Mary Sarah Young was born in 1867, the fourth daughter, and fifth child of seven of Hannah Halliday and George Shields Young.
Although born in Gateshead in County Durham, her family moved to Yorkshire when she was young and she grew up in Shipley.
Mary came from a well-educated family. Several of her older sisters had been governesses or worked in schools, and at the age of 24 in 1891 Mary herself was working in Shipley as a School Assistant Mistress.
However she had vanished from Yorkshire in the 1901 census and by broadening my search I found her living down in Okehampton, Devon with her mother Hannah and two sisters Marion and Edith. Mary was single and her family all widows; Mary was the only one in the household working, and by this time she’d had a promotion to Schoolmistress.
It can’t have been too long after that before she and mother Hannah had moved on again, to Pembrokeshire. Her youngest sister Edith accompanied them but didn’t stay that long; she had fallen for a surveyor from Okehampton and they married in Pembrokeshire in 1905 before moving back down to Devon.
Her sister Dora came up from her home in Essex to visit in October 1908, but shockingly died during her visit, leaving a husband and 3 young children.
By 1911 Mary had been appointed as a Head Teacher of an elementary school owned by Pembrokeshire County Education Authority. She and her mother were living in Rhydberth, Tenby.

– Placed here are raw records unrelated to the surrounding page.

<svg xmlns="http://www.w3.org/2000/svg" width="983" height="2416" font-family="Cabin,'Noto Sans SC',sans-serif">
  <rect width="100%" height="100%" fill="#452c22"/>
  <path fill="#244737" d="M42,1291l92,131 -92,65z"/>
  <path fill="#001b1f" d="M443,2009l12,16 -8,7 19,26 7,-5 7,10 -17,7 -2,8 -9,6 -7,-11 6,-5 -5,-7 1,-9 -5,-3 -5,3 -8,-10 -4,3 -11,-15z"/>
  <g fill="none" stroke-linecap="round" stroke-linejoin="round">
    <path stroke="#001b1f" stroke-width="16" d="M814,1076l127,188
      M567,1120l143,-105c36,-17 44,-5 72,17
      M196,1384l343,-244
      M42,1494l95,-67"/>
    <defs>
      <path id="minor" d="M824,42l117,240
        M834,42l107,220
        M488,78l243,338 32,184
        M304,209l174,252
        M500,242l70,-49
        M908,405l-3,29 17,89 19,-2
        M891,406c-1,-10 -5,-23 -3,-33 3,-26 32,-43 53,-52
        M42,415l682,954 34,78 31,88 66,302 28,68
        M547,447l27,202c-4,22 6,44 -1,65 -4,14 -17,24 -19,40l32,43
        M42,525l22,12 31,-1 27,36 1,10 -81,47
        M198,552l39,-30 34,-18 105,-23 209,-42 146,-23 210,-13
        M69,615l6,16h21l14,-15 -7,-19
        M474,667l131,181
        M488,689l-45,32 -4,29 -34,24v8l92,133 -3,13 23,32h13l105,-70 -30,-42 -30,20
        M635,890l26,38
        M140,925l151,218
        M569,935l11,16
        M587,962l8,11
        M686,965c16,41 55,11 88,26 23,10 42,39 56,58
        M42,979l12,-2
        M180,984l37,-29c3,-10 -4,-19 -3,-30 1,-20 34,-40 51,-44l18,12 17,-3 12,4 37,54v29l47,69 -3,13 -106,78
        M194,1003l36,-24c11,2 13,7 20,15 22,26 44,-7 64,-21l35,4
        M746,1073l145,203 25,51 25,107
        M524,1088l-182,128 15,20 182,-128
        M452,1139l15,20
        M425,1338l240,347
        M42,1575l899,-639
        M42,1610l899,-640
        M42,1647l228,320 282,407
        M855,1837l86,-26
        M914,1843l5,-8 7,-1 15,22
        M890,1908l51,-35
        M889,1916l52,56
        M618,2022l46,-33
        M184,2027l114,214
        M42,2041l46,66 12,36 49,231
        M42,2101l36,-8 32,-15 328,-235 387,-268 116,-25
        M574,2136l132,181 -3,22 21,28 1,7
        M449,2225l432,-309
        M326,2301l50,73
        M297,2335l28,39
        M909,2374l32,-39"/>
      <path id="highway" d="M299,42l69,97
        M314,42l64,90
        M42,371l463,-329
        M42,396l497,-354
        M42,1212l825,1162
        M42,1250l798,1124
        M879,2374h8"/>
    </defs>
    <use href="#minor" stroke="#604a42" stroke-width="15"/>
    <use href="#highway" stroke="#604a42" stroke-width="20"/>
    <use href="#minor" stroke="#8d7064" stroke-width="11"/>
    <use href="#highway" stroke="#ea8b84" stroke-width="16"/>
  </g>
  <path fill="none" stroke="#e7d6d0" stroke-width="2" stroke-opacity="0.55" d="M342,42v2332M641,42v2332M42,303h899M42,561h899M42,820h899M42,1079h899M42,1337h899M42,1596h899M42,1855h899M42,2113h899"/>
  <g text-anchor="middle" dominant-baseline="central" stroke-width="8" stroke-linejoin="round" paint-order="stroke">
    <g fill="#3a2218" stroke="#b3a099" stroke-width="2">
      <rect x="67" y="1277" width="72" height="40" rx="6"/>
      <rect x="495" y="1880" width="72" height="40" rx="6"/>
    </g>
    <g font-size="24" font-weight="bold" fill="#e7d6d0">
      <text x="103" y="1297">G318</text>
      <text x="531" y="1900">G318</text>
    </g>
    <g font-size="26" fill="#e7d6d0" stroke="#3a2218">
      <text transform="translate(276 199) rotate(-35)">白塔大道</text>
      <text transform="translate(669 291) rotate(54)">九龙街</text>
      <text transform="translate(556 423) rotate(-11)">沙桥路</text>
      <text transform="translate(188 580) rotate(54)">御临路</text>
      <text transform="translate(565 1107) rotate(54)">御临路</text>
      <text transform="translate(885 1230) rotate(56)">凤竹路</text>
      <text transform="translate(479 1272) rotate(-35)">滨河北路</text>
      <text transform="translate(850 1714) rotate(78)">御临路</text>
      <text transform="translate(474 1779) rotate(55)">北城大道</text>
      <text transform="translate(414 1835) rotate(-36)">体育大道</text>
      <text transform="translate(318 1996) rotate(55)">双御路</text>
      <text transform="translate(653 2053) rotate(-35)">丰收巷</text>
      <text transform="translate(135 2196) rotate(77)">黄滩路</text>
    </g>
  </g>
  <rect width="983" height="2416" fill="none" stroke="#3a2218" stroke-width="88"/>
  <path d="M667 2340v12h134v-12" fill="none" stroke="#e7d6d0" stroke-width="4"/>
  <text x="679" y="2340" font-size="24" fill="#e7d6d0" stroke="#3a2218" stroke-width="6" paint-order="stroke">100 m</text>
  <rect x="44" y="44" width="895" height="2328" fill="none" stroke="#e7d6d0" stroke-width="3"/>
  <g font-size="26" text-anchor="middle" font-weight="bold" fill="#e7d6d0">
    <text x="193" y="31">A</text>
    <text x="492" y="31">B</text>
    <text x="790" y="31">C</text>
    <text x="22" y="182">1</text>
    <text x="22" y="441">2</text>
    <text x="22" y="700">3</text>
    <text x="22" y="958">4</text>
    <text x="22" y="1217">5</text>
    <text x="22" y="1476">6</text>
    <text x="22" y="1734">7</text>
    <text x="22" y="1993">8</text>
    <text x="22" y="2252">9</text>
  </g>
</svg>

The Tenby Junior School website tells me: “Tenby Council School was built in 1915 while the First World War was at its height. It was officially opened in June 1916 by Mr S.B. Sketch, J.P., C.C., Chairman of the Education Committee. The school was situated in Greenhill Road and pupils came from the School which had previously been held beneath the Methodist Chapel in Warren Street, which was subsequently demolished in the 1980s. The Headmaster at this time was Mr J Howells.” Given Mary’s religious background, I’m wondering whether she taught at the Warren Street Chapel. Pembrokeshire Record Office website has some potential for archive material if I want to follow it up at a later date.
Her sister Marion remarried at the start of the war, a John Ogden, a widower, back in Yorkshire in Keighley.
Eight years later in 1919, after the first world war which took her nephew George Shields Young, Mary is also found back up in Yorkshire, listed on the electoral roll in the School House in Oldfield, where she was still living in 1926.
I googled ‘Oldfield School West Yorkshire’ and it came up with the website of the Oldfield Primary School which has a lovely image of an old school building on the home page. It’s been taken on a frosty morning and I can just picture Mary wrapped up well walking up the path to the door. I rang the school and the secretary said that she was actually speaking from the School House, which I really loved.
By 1929, aged 62, she has moved to Harrogate, Yorkshire, where she lived for the rest of her life.
She died, aged 75, in the midst of the second world war, on Christmas Day 1942. In her will left effects of £871 5s 1d [£25K in 2005 money] to her brother and her nephew.